• **Text provided**:
The following wording with appropriate amendments might be adopted in similar situations: 

“The property has mains drainage connected to a public sewer system, however no inspection chambers could be located within the boundaries. Access to the drains is …. [either state position of inspection chambers if identified or describe restriction limiting access to drains.]”

Then, if no visual issues identified:
“Whilst no deficiencies were observed via visual inspection, the location of the drainage access should be confirmed by your conveyancer for future reference.”

If some visual defect indicators are present (e.g. bad smells, signs of flowing sewerage and/or property located in high risk areas of surface water flooding, etc.) then CR 3 recommending further investigation is the right option. If you are able to lift the drains cover then photographs should be taken and stored with the site notes and uploaded within the HCS report clearly describing condition of the benching, drain pipes, any objects present within the drains (roots, debris, sediments, etc.). If possible, a flow of the drains should be observed but you should ensure that it is safe to do so (be very aware of the occupants of the property at the date of inspection). A similar approach can be adopted with private drainage systems with addition of a comment about type and frequency of disposal. Finally, all drainage systems (drain runs, inspection chambers, septic tanks, cesspits, etc.) present within boundaries of the subject property must be included in the BCIS calculation. The reinstatement cost for underground drainage can be very substantial and it is often left out or underestimated. Such works can make up a large proportion of the reinstatement value therefore it is crucial that surveyor estimates are as accurate as possible, so the property is not underinsured.

• **Records provided**:
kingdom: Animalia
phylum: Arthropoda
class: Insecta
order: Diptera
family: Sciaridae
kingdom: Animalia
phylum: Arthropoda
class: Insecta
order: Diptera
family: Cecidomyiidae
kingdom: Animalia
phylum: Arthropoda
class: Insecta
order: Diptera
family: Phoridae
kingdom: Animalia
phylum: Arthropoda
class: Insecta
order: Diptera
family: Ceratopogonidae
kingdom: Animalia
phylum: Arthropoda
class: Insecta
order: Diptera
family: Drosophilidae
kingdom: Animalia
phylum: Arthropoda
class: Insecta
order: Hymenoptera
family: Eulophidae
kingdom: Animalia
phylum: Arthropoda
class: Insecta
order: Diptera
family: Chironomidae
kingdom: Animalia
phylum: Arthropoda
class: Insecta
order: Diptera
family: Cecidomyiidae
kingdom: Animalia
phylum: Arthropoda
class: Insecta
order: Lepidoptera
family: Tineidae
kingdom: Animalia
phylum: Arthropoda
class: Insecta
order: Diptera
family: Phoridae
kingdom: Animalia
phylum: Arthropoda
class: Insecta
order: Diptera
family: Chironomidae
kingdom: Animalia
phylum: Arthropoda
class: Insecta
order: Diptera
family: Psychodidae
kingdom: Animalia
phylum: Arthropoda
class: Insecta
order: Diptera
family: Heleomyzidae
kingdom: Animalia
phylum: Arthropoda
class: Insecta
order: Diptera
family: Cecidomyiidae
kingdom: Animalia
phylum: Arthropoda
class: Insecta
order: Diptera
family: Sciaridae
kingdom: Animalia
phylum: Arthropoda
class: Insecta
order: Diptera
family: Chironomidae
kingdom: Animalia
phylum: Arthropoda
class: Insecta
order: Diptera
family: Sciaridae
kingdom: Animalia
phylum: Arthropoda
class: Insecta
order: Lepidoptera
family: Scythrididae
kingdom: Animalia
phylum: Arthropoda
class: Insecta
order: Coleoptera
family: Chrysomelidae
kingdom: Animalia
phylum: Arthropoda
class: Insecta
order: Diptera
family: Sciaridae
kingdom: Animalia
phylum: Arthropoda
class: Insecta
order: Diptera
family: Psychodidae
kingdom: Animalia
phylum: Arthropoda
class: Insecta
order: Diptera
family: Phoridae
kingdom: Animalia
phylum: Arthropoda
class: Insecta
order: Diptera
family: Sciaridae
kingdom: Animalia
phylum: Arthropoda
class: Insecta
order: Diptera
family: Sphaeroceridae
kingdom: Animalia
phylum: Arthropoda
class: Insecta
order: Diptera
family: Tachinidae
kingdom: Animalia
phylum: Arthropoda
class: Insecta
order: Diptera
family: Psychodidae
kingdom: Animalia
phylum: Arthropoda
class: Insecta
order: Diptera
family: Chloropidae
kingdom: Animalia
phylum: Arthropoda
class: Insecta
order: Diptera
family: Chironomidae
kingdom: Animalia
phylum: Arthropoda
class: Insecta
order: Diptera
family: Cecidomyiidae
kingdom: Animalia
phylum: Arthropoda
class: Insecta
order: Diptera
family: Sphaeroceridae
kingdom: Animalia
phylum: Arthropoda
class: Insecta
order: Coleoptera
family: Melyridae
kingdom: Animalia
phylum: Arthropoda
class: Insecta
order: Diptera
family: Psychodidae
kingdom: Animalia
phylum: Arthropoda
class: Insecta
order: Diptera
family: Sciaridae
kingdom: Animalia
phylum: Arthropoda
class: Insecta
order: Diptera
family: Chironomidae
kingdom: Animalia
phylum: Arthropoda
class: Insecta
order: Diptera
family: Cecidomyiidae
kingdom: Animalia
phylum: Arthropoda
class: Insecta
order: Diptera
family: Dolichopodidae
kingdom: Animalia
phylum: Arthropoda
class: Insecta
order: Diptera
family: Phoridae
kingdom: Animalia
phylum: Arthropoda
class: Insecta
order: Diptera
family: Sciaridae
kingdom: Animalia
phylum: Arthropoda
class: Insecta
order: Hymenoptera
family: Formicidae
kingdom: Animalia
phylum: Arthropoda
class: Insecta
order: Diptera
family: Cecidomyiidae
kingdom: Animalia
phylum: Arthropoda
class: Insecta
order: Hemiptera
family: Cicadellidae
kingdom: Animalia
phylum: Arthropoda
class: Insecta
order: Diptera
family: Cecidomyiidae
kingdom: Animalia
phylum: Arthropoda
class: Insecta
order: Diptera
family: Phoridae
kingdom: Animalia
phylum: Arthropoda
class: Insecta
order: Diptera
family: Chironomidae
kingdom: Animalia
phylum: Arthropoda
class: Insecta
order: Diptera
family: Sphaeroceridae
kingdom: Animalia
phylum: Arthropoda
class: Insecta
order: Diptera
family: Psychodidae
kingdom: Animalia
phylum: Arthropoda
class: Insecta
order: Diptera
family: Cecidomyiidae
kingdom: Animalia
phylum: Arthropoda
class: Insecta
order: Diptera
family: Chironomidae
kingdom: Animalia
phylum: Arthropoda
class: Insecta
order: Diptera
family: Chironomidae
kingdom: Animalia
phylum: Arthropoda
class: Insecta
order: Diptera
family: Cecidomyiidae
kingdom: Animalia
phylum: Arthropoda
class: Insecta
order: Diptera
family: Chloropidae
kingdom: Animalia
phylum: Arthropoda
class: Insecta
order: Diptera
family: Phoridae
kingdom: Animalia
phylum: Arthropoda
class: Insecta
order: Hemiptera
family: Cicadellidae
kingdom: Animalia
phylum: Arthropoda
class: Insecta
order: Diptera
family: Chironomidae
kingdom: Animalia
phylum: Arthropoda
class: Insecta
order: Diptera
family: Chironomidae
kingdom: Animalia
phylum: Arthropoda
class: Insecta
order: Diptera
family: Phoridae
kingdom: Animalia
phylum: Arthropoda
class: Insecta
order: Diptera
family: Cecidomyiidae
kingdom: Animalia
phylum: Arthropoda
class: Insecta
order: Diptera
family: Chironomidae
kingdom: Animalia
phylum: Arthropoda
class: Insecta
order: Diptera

• **Directions**: Continue the guidance on reporting drainage in property surveys from the point where it stops.

• **Expected answer**:
Drains and the value of local knowledge.
“When I was a practising surveyor at one stage I worked for the London Borough of Bromley, primarily packaging up development land for private sale. Being an outer London borough, this was usually for residential development. One site that we sold was in Biggin Hill. The land was immediately adjacent to Biggin Hill Airport. Housing in Biggin Hill varies in age but there was not a lot there dating before the second world war, when the airport was an RAF base. Most of the older properties date from around this period and were built to house the base workers. By the mid-1980s, when I was at Bromley Council, Biggin Hill had begun to gain a reputation for drainage problems. This caused us considerable headaches when we were selling the land and I remember commissioning endless drain surveys. The reason for the reputation was simple – the main sewers were apparently installed at the time the RAF base was developed. The priority then was not to create a long lasting public sewage system but rather to beat the Luftwaffe. Consequently, and particularly adjacent to the airport, the public sewers were not great and some of the connections to the private drains on people’s property were distinctly sub standard. ”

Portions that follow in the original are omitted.